Never let a good set of talking points go to waste! Earlier this morning, one of the broadcast networks asked if I was available for a segment on the latest Trump administration tariff announcements, and wanted to get an idea of where I came down. Even as I was typing up the following, though, I was told that the plan had changed, and that the program in question had decided to go with a Member of Congress instead.
Yet since they’re still relevant to this latest phase of U.S. trade policy, I thought you might find them useful in this slightly edited form.
1. If the Europeans and other major economies retaliate vs the new U.S. steel and aluminum tariffs, they’ll make clear their indifference to the government-subsidized Chinese output has flooded global markets with both these metals, and seriously distorted trade flows. In recent years, these foreign governments have paid lip service to the need to curb Chinese overcapacity, but many have enabled it by transshipping Chinese metals (mainly steel) to the US market or stepping up their own exports to the US to relieve the pressure China has put on their own producers.
2. As a result, (as I’ve previously documented) during the current global economic recovery, the US is the only major steel producing country that has seen its share of world output fall significantly.
3. Moreover, (as I’ve also shown), the higher input costs resulting from the new metals and other tariffs pale beside the benefits recently received by U.S.-based businesses (including metals users) due to tax reform and regulatory relief.
4. Re both the steel and China tariffs, I wish that Trump had backed a superior alternative: the Border Adjustment Tax contained in the original version of the House GOP tax bill.
The BAT would have functioned like a value-added tax (a levy imposed by virtually every other country) — imposing a tax on imports heading for the U.S. market, and providing a subsidy for U.S. exports. Since the BAT would have been across-the-board, no U.S. industry (e.g., metals-using manufacturers) could have argued that it was going to be disadvantaged because its products would have received the same benefits.
Moreover, the BAT was backed not only by House GOP leaders with staunch pro-free trade records. It was also supported by many major multinational manufacturers. In addition, it would have been perfectly legal under the WTO, since it so closely resembles the value-added taxes so many other countries have had in place for decades. But President Trump – for reasons that remain unclear – never came on board.
5. In the absence of the BAT, though, the metals tariffs are essential for correcting major distortions in global trade flows caused by Chinese overcapacity, and the China-specific tariffs are essential for offsetting the impact of Chinese trade predation (including rampant intellectual property theft and extortion) on high tech industries, exemplified by the “Made in China 2025” program.

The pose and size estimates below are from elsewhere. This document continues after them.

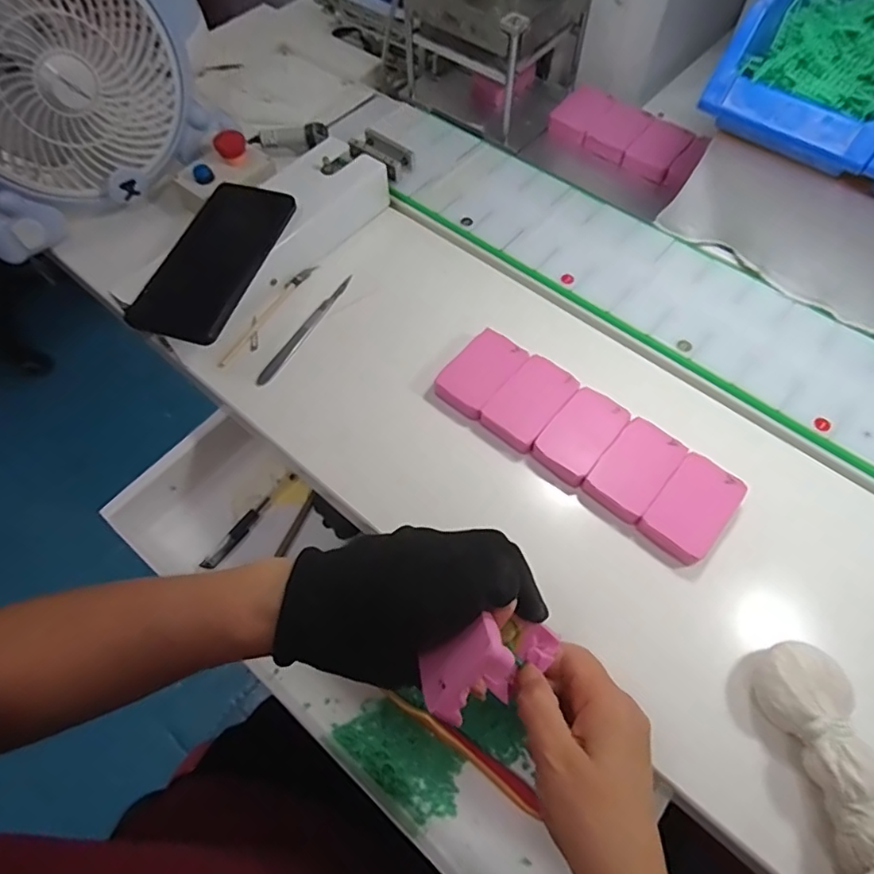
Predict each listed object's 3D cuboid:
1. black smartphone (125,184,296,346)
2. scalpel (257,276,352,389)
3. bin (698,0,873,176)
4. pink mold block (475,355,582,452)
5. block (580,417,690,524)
[{"bbox_3d":[-0.180,-0.146,0.459,0.077,0.011,0.160,14,63,8],"label":"black smartphone"},{"bbox_3d":[-0.112,-0.093,0.481,0.010,0.004,0.129,26,65,14],"label":"scalpel"},{"bbox_3d":[0.297,-0.281,0.409,0.121,0.073,0.179,37,68,19],"label":"bin"},{"bbox_3d":[0.071,-0.027,0.433,0.045,0.012,0.073,37,68,19],"label":"pink mold block"},{"bbox_3d":[0.142,0.023,0.406,0.045,0.012,0.071,37,68,19],"label":"block"}]

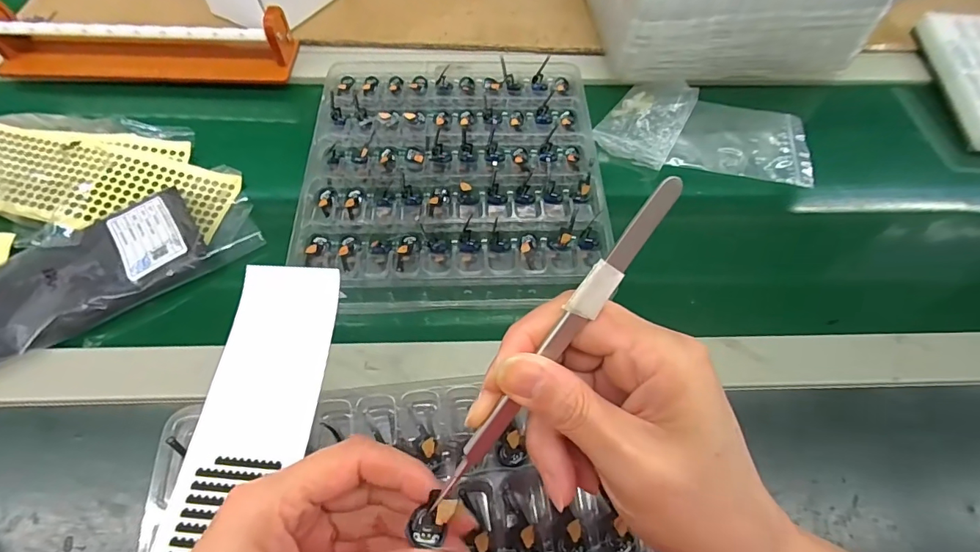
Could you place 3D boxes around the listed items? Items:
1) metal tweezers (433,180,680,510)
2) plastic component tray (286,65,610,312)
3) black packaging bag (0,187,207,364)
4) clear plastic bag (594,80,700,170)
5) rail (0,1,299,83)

6. Nonetheless, re China specifically, I have criticized some of the Trump response as being internally inconsistent. If for example the United States convinces the Chinese to treat U.S. companies operating in China more equitably, U.S. corporate investment in the PRC could well increase, and the trade deficit that Mr. Trump wants to shrink is likely to grow, as much US investment in China creates products exported to the US.
7. More generally, I’m deeply skeptical that any Chinese promises to halt or reduce these forms of protectionism can be verified — because the Chinese bureaucracy operates so secretively, the Chinese national manufacturing complex is so vast, and because the United States will never be able to send over to China enough officials to monitor compliance effectively.
8. As a result, rather than seeking to improve Chinese behavior, I believe U.S. policy toward the PRC should aim first and foremost to reduce the extensive linkages between the two economies. In this vein, ever more sweeping U.S. moves and proposals to curb Chinese direct investment in key industries in America is a good first step.